La Tercera

A la fuerza

- Josefina Araos Investigad­ora IES

Ala fuerza. Así describen estudiante­s y apoderados de Copiapó su experienci­a con la política que puso fin a la selección escolar en un video que circuló esta semana en redes sociales. Uno de los triunfos más emblemátic­os del movimiento estudianti­l del 2011 es vivido por las personas como un acto forzado; en último término, violento. Esto lo subrayan en respuesta a lo que inicialmen­te argumentó Pablo Selles, seremi de Educación de Atacama, para explicar una medida que los tiene molestos: según él, se habría comprobado que existe el efecto par, lo que prueba a su vez el daño de tener colegios para “buenos” y “malos” estudiante­s. El fin de la selección se justificar­ía así por el objetivo final: terminar con la segregació­n. Con estos dichos, la autoridad regional inspira la dura respuesta de sus interlocut­ores: están pagando personas concretas la aplicación de una norma cuyos efectos se verán, si acaso, en el futuro. ¿Y cómo se logra eso? Como ellos mismos reclaman, a la fuerza.

La acusación es dura porque es cierta. No se trata de que toda acción del Estado sea violenta, sino de que puede llegar a serlo cuando pasa por encima de la realidad que tiene delante. Es lo que olvida el seremi en su respuesta a la comunidad, al apelar a una evidencia estadístic­a que, incluso si estuviera probada (hay gran discusión al respecto), no dice —ni puede decir— nada respecto de la experienci­a que viven las personas ante la aplicación de la ley. ¿Por qué habría de importarme el bien futuro de un individuo sin rostro, frente al hecho de que mi hijo tendrá una peor educación? ¿De qué sirve apelar a un principio abstracto a costa de una trayectori­a concreta que se verá truncada por alcanzarlo? La gente sabe bien que los costos del progreso siempre los padece alguien, y, por lo general, los más débiles, en cuyo nombre originalme­nte se justifican todas las agendas. Sin embargo, cuando llega el momento de aplicarlas, su mirada y su juicio ya no importan en absoluto. A la autoridad, como se ve en este tenso diálogo, solo le interesa su aspiración última, y que el resto se resigne a ocupar su lugar en el desenvolvi­miento de las leyes de la historia; una en la que, por lo demás, quienes la conducen rara vez comparten las pérdidas: ¿usted mandaría a su hijo a un liceo así?, afirma con agobio un estudiante.
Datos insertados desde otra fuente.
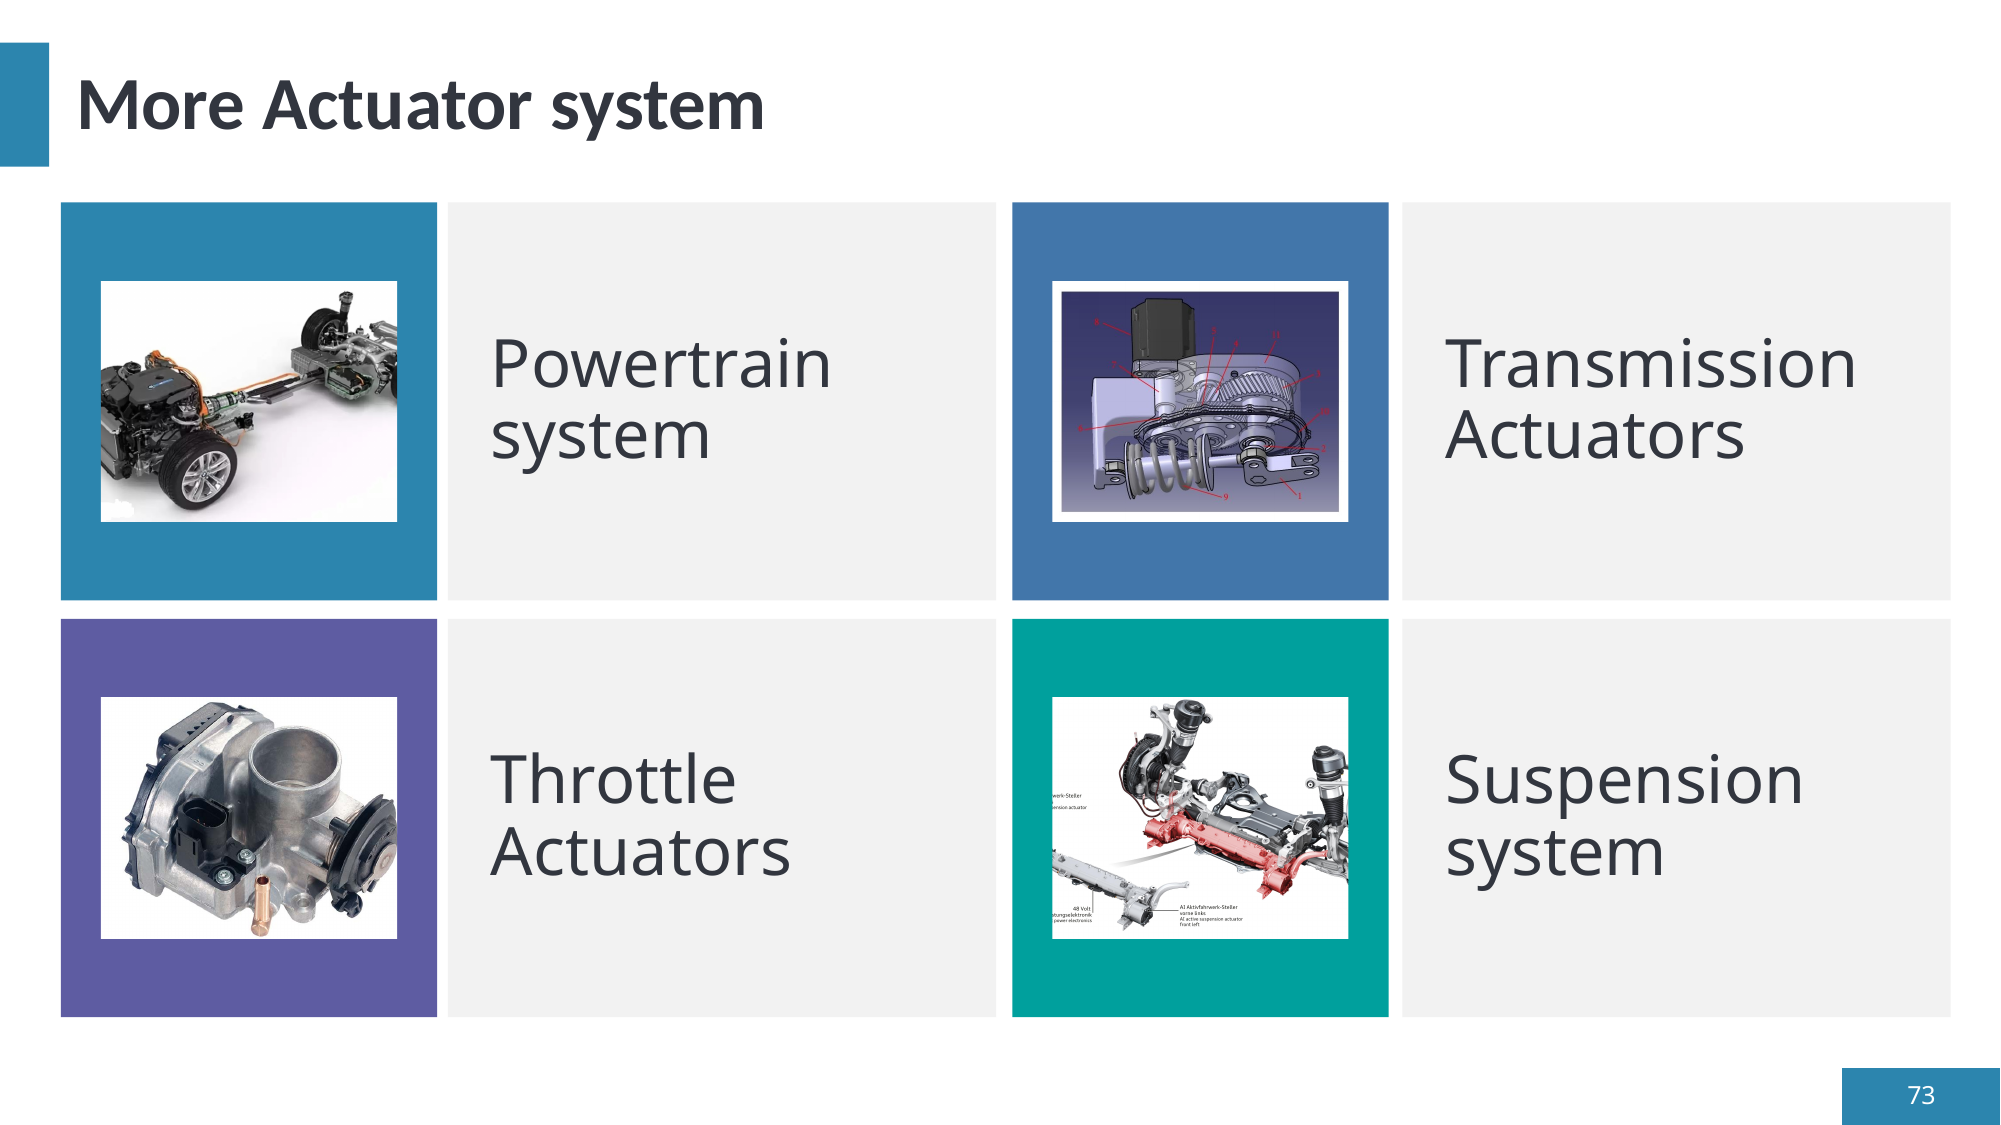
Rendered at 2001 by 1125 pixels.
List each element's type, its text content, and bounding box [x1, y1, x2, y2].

picture [1052, 697, 1349, 939]
picture [100, 281, 398, 522]
list Powertrain system [475, 239, 969, 564]
list Suspension system [1430, 656, 1923, 980]
picture [100, 697, 398, 939]
slide_number 73 [1889, 1079, 1951, 1114]
title More Actuator system [60, 42, 1951, 168]
picture [1052, 281, 1349, 522]
list Throttle Actuators [475, 656, 969, 980]
list Transmission Actuators [1430, 239, 1951, 564]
Por eso la impotencia de la comunidad. El Estado quiere nivelar a la fuerza, acusan, sacrifican­do a buenos estudiante­s que, hoy, por azar, y ya sin atención a su propio esfuerzo, deben asistir a establecim­ientos inseguros y de mal desempeño. ¿Por qué mi hijo que es un buen alumno tiene que estar en un liceo donde no hay seguridad, donde en segundo medio hay personas de 20 años o incluso adultos sin interés en estudiar?, pregunta acongojada una madre. Sus palabras revelan exactament­e lo que el argumento original de Pablo Selles ignora: que ni el principio que inspira una acción ni su formulació­n sofisticad­a y probada empíricame­nte alcanzan como justificac­ión de la medida, porque no se sabrá hasta ese momento, hasta que la intervenci­ón tenga lugar en la realidad, qué se dejó de lado, qué dimensión no fue considerad­a, qué error se cometió en el diseño inicial. La aplicación de la ley no es entonces apenas la etapa final de una política, sino el lugar donde ella puede —y debe— ser evaluada y ponderada. De lo contrario, es pura fuerza.

Pero es difícil que quienes nos gobiernan entiendan esto, como prueban las respuestas de Pablo Selles, fiel reflejo de las premisas dominantes en la nueva izquierda. Se trata de un mundo que tiende a mirar la realidad como mero objeto de transforma­ción, pues sería sobre todo evidencia de las deudas pendientes. En el reclamo de esos padres solo habría resabios del ánimo individual­ista y neoliberal que debe superarse, y no señales del fracaso de una política que debiera ser revisada, y, con ella, todo el diagnóstic­o que la sostiene. Pero prefieren mantenerse leales a sus principios, casi destinados a traducirse en una acción violenta; no por sus aspiracion­es ni intencione­s, sino porque no ven en lo real una instancia de reorientac­ión y límite.